The nondestructive deterioration diagnosis device according to claim 1, wherein: 6. The nondestructive deterioration diagnosis device according to claim 1, wherein the filter has a transmittance of 40% or more. 7. Has a transmission sensitivity in a wavelength of 350 nm or more and 800 nm or less, a transmittance of 40% or more, and a half value width of 10 to 80.

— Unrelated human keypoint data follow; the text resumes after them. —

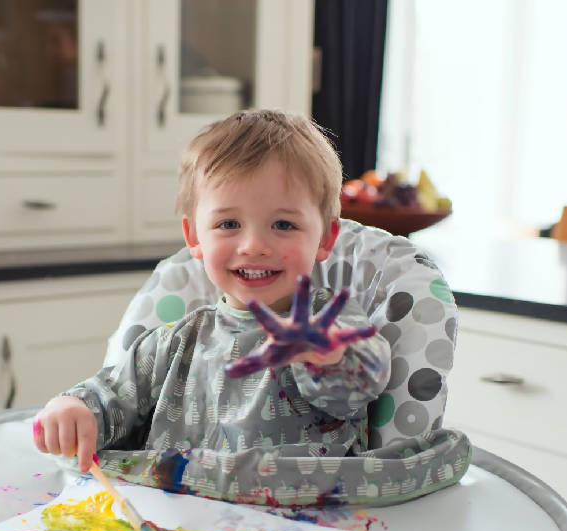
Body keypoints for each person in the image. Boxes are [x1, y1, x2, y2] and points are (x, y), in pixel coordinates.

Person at [33, 109, 390, 472]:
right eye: (228, 223)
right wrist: (75, 409)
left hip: (300, 518)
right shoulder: (175, 344)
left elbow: (362, 384)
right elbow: (113, 395)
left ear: (326, 238)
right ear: (194, 237)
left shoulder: (331, 324)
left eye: (283, 224)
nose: (253, 245)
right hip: (177, 514)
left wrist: (325, 356)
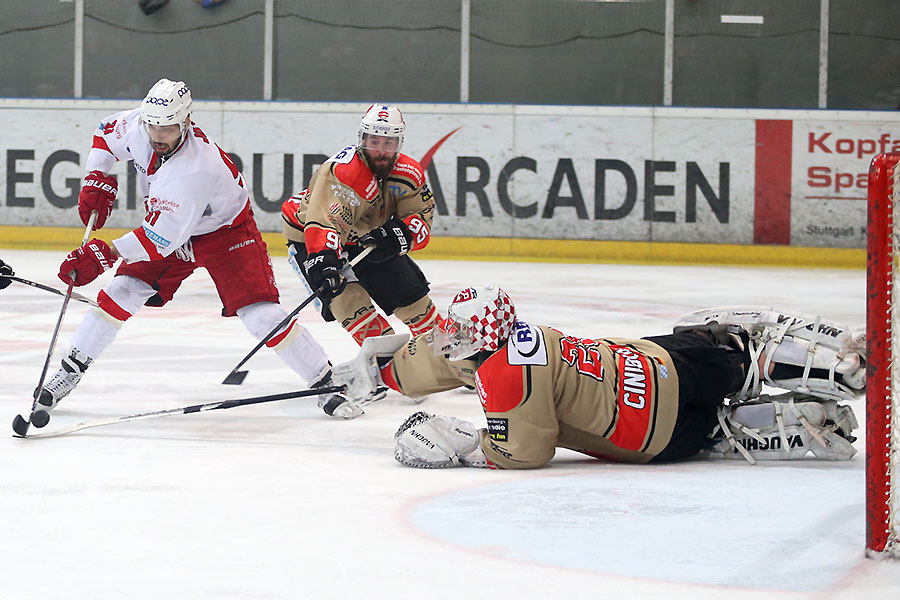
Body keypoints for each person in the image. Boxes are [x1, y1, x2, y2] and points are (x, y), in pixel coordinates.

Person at [41, 78, 361, 421]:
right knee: (121, 290)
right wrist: (96, 177)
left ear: (186, 122)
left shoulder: (195, 167)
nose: (158, 136)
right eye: (153, 126)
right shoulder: (140, 125)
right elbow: (104, 134)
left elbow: (159, 239)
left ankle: (324, 381)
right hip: (172, 226)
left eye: (168, 128)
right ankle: (70, 370)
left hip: (226, 234)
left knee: (261, 316)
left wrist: (104, 253)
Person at [331, 285, 864, 469]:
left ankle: (785, 424)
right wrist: (380, 370)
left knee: (714, 433)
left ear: (480, 337)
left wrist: (464, 445)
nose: (445, 336)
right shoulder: (514, 337)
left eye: (456, 332)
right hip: (662, 366)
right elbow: (445, 358)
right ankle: (836, 360)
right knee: (728, 348)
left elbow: (523, 450)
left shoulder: (508, 379)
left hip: (657, 437)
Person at [281, 103, 442, 367]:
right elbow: (324, 222)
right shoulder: (343, 172)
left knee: (412, 299)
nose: (380, 150)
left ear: (399, 143)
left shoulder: (408, 175)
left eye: (388, 143)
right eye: (373, 141)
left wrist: (399, 234)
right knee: (350, 305)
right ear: (362, 139)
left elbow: (422, 219)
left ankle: (448, 356)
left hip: (366, 237)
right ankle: (396, 366)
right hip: (311, 239)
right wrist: (324, 260)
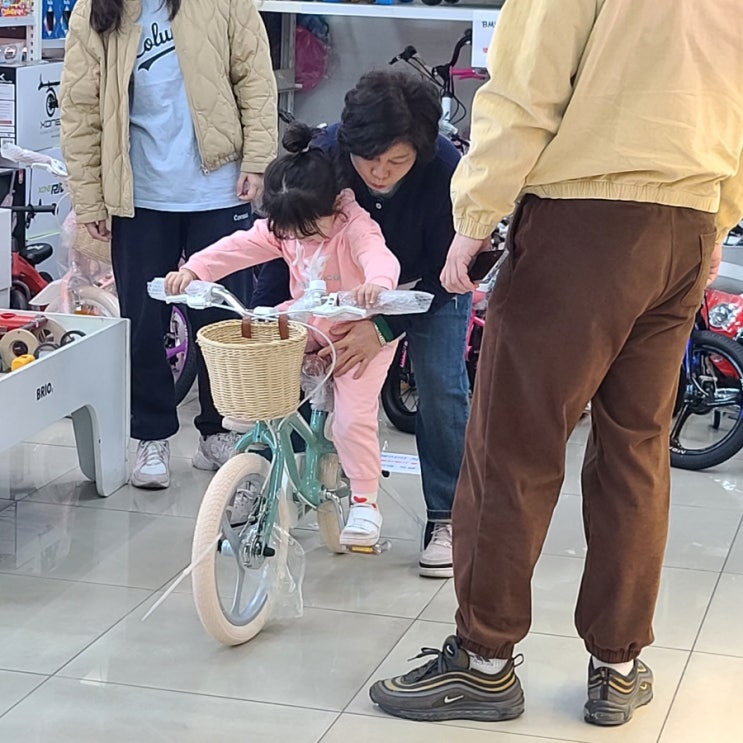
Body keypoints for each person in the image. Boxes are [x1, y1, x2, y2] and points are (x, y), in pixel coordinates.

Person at [369, 0, 742, 727]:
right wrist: (718, 216)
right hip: (690, 220)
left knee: (514, 444)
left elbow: (523, 90)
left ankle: (483, 662)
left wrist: (473, 216)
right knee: (636, 450)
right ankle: (618, 666)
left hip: (586, 223)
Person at [254, 70, 471, 577]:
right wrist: (269, 316)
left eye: (397, 161)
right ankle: (271, 483)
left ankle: (448, 517)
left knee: (440, 386)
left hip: (428, 282)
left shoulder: (445, 169)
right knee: (285, 366)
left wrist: (383, 329)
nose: (379, 172)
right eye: (369, 159)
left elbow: (452, 272)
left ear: (420, 150)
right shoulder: (324, 157)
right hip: (340, 286)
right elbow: (287, 241)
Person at [60, 0, 277, 489]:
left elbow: (255, 76)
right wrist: (90, 198)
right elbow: (79, 108)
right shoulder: (95, 10)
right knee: (143, 321)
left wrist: (258, 160)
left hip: (220, 188)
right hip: (139, 195)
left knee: (223, 320)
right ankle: (151, 434)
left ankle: (220, 431)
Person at [165, 122, 401, 547]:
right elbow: (237, 247)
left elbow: (377, 255)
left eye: (307, 232)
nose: (296, 240)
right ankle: (256, 424)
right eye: (287, 231)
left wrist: (377, 285)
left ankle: (365, 501)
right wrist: (195, 270)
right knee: (259, 332)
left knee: (351, 419)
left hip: (357, 331)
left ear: (335, 206)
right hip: (308, 320)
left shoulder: (353, 225)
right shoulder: (286, 227)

The nondestructive deterioration diagnosis apparatus according to claim 1, wherein a filter having a wavelength of nm is used. 8. Two or more spectroscopic means for separating natural light, a means for converting light taken in through the spectroscopic means into first two-dimensional information, and a second two-dimensional information based on the first two-dimensional information. A means for creating dimensional information, a master curve for the object to be measured, a storage means for storing at least one of the second two-dimensional information, and a third based on the master curve and the second two-dimensional information The non-destructive deterioration diagnosis device, comprising: a computing unit that creates the two-dimensional information and a display unit that displays based on the third two-dimensional information. 9. The means for converting into the first two-dimensional information,
9. The nondestructive deterioration diagnosis apparatus according to claim 8, wherein the nondestructive deterioration diagnosis apparatus is provided so as to correspond to each of the spectroscopic means. 10. The nondestructive deterioration diagnosing device according to claim 8, wherein the spectroscopic means has a half width of 80 nm or less. 11. Two-dimensional image information is respectively measured through two or more different filters, two-dimensional absorbance distributions are respectively calculated based on the two-dimensional image information, and the two-dimensional image information obtained respectively is calculated. A two-dimensional absorbance difference or a two-dimensional absorbance ratio is calculated from the absorbance distribution, the two-dimensional absorbance difference or the two-dimensional absorbance ratio is compared with a master curve previously obtained, and the comparison result is displayed. A nondestructive deterioration diagnosis method characterized by. 12. The non-destructive deterioration diagnosis method according to claim 11, wherein the display of the comparison result is an evaluation display of the deterioration degree progress, and the display color is changed according to the progress of the deterioration degree. . 13. The two-dimensional image information, the two-dimensional absorbance distribution, the two-dimensional absorbance difference or at least one of the two-dimensional absorbance ratios is in an uncompressed file format. Item 12. The nondestructive deterioration diagnosis method according to Item 11.